Kimoni Harris, Staff Reporter

Once more, the Food For the Poor Organisation (FFP) has extended a helping hand when it donated more than 40 motorised wheelchairs to several persons at the Food For the Poor Clinic located at the St Joseph's Hospital yesterday.

The donations were made in collaboration with The Jamaica Council for Persons with Disabili-ties, Mona Rehabilitation Centre, Rural Services for Persons with Disabilities and Portmore Self-Help.

Appreciated

The joint move will see the motorised wheelchairs being distributed to disabled persons across the island. The venture was endorsed and appreciated by members of the disabled community.

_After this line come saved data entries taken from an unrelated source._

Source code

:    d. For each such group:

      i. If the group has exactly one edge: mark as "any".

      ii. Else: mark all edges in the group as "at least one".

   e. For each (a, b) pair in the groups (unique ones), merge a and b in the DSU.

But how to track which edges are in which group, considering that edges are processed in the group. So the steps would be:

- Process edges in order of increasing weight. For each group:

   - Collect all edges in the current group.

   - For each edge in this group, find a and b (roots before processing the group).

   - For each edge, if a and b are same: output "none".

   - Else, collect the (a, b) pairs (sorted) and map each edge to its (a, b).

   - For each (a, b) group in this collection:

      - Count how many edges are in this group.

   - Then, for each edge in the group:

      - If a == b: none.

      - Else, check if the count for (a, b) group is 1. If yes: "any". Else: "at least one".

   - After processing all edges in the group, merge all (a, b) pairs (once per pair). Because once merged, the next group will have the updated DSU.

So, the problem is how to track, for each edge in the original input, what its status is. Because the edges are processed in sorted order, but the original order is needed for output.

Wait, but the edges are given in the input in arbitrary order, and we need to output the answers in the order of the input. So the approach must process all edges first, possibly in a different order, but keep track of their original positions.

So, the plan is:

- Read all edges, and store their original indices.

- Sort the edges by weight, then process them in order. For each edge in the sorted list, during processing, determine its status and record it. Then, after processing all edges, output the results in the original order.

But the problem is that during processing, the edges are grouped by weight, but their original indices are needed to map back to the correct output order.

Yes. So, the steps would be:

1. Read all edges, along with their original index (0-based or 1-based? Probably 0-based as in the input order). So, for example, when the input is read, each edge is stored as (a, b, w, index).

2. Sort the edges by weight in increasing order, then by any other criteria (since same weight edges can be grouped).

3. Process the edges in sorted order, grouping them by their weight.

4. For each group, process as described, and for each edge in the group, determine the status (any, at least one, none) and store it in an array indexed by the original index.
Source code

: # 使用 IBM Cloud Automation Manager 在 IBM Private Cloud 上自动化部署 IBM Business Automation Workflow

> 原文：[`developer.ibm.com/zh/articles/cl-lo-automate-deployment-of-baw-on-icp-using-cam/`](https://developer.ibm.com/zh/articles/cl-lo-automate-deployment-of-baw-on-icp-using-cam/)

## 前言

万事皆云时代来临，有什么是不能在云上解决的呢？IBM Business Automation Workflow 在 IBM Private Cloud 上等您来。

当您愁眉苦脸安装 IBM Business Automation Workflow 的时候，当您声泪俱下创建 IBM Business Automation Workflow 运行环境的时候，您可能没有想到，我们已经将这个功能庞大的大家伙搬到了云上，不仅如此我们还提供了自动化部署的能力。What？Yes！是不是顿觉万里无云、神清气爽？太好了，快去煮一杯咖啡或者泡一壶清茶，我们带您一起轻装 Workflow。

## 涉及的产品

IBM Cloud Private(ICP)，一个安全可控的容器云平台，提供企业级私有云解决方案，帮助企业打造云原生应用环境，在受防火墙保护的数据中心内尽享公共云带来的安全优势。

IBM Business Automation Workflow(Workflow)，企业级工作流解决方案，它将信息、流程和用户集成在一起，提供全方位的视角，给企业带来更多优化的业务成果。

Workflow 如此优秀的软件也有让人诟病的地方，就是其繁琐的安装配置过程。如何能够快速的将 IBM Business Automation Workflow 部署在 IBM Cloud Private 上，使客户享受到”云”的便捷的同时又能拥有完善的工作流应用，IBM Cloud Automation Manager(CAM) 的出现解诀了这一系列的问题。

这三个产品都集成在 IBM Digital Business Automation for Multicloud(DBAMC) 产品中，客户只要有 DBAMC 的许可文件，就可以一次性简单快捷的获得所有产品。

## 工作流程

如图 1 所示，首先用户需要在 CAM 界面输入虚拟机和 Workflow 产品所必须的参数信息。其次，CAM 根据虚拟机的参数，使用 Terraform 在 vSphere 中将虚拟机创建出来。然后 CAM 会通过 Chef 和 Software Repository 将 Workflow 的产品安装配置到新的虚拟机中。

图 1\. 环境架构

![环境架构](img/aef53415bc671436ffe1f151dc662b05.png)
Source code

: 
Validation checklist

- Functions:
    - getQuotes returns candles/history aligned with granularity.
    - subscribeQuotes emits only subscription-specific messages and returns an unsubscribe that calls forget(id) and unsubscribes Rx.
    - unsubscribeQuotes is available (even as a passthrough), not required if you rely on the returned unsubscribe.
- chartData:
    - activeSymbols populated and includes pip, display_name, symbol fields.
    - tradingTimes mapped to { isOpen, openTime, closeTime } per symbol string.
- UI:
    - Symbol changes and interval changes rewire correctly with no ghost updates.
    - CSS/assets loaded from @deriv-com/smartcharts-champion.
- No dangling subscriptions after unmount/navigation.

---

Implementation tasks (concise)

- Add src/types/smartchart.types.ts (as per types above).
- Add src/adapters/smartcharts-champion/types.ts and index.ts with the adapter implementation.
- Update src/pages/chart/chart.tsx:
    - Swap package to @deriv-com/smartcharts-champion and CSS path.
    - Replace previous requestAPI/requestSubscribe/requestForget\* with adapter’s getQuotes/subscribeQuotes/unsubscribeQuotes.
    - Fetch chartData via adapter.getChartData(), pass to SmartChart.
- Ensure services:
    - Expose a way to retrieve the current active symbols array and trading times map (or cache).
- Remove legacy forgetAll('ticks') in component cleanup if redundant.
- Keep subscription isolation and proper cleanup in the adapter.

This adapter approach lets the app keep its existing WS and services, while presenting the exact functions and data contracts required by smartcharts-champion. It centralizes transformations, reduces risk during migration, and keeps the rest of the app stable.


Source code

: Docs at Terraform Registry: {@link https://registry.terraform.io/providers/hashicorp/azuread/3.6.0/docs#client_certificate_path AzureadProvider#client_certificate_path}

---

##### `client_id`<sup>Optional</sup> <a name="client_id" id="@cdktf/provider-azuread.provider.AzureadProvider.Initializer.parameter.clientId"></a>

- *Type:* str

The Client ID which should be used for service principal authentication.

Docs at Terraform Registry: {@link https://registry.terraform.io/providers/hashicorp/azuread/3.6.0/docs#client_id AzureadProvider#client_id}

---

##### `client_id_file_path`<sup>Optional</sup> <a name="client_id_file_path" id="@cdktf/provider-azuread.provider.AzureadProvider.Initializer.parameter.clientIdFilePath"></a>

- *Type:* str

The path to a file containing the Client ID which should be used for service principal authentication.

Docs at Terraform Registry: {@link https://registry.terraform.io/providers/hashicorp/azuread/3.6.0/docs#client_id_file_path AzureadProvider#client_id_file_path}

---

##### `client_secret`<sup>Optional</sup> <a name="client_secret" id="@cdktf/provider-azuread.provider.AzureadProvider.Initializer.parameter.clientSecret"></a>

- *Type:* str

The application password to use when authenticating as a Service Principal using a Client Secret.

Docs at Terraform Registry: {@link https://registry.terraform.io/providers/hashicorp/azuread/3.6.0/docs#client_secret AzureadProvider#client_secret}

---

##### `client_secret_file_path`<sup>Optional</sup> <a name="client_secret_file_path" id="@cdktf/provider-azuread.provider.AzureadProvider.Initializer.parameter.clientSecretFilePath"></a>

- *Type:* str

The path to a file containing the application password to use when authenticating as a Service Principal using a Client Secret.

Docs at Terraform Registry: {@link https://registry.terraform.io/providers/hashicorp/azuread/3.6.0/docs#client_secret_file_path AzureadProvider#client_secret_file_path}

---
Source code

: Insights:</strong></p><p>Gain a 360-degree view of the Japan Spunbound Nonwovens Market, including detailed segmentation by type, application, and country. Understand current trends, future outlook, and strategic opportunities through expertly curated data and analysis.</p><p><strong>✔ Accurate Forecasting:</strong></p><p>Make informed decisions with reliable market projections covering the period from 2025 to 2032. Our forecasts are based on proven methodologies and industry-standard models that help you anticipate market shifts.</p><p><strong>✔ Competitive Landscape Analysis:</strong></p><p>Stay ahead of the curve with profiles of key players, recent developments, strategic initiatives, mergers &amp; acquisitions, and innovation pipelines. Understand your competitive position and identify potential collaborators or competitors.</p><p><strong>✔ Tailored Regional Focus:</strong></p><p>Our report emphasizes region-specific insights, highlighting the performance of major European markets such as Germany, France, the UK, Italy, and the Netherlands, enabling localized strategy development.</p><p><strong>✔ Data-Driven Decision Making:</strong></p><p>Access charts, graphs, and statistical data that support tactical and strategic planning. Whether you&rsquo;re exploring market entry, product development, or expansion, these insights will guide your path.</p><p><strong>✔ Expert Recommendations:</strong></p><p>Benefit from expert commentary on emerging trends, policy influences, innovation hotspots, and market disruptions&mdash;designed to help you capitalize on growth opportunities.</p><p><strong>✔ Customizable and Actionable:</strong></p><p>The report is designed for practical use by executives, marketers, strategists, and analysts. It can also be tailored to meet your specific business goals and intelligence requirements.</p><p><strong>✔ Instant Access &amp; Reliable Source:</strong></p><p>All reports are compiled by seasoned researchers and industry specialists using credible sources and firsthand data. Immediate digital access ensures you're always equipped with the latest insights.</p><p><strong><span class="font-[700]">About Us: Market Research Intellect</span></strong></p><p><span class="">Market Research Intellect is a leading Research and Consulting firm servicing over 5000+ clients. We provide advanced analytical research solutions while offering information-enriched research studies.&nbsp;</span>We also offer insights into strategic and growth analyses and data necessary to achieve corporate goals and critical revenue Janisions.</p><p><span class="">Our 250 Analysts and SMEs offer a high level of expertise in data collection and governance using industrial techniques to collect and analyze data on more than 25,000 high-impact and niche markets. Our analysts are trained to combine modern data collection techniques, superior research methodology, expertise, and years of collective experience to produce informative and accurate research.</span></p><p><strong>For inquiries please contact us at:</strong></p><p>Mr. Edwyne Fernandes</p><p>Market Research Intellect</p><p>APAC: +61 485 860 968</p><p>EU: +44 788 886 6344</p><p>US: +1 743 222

When the Star spoke with Ransford Wright, executive director of the Jamaica Council for Persons with Disabilities, he was quite pleased with the distribution of these wheelchairs.

Tower of strength

"The Food For the Poor organisation has been very helpful over the years. Their medical department has been a tower of strength to us. With these motorised wheelchairs, many disabled persons can now be more mobilised. They are able to travel more freely and they are more independent. We are very pleased with these chairs and we are just appealing to the Government of Jamaica to make the country more disabled friendly," he said.

He added that a challenge normally presents itself when the chairs are to be repaired. However, Patrick Rhoden, a disabled person, has been the pioneer in repairing these chairs.

The chairs cost more than $100,000 but the Food For the Poor Organisation in Florida donated them free of cost.

Susan Moore, director of health-care services at the FFP, told THE STAR that "with these chairs, we are hoping to enhance persons' mobility. We want to enhance their present situation of confinement".

Last a long time

She said the chairs are expected to last a long time and they would be getting feedback to find out how comfortable the chairs were.

Daveanna-Kay Granville, 20, said: "I recently became a disabled person and it has been so hard for me to adjust. I am sincerely thankful to FFP, I can continue school and I won't have to depend on someone to push me around, I am now mobile. I wish there could be more ramps on the road and I just want all disabled persons to get together and be a force in society."